Thanks soundklinik and coffeechap for this, appreciated. Time to dig out some rr45 mods then I think, as I'm going to be going this route once it's in my hands...

Anyone know of any good source for spares as Brasilia website says they only deal with trade...

Anyone care to point out some mods on the site? I'll get the grinder in a few days and knowing me I'll have a few tests with it then strip it down for a thorough clean and rebuild.

Been told it has a missing cup that the coffee lands in - any ideas what this is?


----------



## Padder (Dec 14, 2012)

coffeechap said:


> It's definitely an rr45 spares are readily available and it can be modded to fit better in the home.


Is there a smaller hopper available for these Dave?


----------



## Neill (Jun 26, 2013)

limes said:


> Thanks soundklinik and coffeechap for this, appreciated.

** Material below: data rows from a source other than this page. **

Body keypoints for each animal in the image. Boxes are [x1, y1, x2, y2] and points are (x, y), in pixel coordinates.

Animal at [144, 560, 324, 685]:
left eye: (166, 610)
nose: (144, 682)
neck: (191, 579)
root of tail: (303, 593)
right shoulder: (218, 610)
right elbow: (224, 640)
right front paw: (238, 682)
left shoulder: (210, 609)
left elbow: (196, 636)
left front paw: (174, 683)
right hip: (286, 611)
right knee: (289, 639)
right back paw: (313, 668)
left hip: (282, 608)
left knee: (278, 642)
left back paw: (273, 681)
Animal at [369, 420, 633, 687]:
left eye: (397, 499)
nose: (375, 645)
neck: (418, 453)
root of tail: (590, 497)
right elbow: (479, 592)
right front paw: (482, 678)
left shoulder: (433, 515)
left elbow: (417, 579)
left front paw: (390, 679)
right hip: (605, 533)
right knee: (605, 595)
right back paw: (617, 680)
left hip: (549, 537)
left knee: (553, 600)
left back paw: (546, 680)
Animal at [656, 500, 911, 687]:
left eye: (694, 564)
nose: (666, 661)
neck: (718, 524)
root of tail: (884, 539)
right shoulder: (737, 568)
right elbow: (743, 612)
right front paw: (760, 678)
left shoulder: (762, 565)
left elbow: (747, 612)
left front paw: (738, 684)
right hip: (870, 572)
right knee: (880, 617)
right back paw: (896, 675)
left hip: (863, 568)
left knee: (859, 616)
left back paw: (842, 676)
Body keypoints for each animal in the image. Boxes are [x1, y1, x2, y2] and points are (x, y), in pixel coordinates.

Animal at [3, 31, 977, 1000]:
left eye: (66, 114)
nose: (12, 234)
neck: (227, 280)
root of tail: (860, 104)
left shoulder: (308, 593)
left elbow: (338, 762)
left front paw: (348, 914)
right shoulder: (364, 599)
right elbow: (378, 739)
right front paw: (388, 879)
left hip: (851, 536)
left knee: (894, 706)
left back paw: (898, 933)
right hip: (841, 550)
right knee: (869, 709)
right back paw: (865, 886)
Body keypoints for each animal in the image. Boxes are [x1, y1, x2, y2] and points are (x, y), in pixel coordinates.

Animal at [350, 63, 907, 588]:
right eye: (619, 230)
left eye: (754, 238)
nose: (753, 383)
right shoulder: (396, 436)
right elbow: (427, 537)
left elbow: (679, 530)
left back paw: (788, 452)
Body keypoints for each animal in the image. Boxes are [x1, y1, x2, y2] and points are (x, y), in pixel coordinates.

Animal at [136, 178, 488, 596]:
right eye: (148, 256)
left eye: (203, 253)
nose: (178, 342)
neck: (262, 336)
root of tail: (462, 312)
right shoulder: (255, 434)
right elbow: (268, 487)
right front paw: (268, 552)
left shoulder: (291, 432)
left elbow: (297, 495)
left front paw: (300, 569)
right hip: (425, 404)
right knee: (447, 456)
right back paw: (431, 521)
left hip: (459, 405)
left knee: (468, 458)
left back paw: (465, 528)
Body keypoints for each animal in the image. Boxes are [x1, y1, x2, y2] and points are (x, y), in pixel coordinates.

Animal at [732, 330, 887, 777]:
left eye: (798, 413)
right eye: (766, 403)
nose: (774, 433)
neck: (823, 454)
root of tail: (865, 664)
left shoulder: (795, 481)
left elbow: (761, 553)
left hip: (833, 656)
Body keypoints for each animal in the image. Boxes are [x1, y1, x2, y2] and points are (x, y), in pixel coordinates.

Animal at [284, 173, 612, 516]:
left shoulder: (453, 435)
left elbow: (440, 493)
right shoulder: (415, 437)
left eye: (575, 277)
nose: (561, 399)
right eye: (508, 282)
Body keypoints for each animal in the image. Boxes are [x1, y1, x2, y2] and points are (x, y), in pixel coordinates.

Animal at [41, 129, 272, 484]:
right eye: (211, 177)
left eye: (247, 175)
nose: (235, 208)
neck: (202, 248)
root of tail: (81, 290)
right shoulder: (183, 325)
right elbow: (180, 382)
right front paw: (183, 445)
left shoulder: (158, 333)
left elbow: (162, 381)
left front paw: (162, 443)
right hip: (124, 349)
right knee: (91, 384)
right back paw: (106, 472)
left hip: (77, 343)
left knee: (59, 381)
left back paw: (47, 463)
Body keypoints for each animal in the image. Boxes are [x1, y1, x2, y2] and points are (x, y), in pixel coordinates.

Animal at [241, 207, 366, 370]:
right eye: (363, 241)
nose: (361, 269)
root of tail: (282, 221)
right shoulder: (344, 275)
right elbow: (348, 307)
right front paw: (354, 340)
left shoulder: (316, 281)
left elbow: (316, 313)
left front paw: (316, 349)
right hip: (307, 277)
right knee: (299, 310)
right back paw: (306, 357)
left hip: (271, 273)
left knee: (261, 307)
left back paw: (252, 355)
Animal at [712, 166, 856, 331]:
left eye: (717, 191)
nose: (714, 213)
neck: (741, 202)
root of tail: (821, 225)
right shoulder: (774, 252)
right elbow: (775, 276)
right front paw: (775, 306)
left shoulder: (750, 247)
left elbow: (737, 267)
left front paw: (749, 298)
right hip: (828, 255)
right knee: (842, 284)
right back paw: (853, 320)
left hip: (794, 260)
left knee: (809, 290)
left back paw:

Time to dig out some rr45 mods then I think, as I'm going to be going this route once it's in my hands...
> 
> Anyone know of any good source for spares as Brasilia website says they only deal with trade...
> 
> ...


If that's the one I spotted this morning you got a crackin deal.


----------



## soundklinik (May 31, 2013)

You're welcome, 

I looked on web to see what burrs are compatible. somebody might not have a "rossi rr45" blades, but have Eureka or Rancilio MD50 blades which are the same...

Don't worry about little missing parts, i don't have a hopper, i use a plastic yoghurt cup with bottom partially cut out that it flops down with weight of beans and prevents them from jumping out. And the doser is out too. just a hole

A small improvement you can do is to put a ONE! turn of plumbers' teflon tape on the bronze threads that adjust the burrs. it should go in nice and snug, it keeps the burrs free from play...

Burrs compatible to Rossi RR45:

*SPECS: LEFT TURN /64mm diameter/38mm inner dia./9mm thick/3 holes*

Rancilio MD50

ROSSI

SANTOS

AURORA

BRASILIA

EUREKA

OBEL-DSQ-EB

BTW it is Brasilia/Rossi= same thing when you look for parts


----------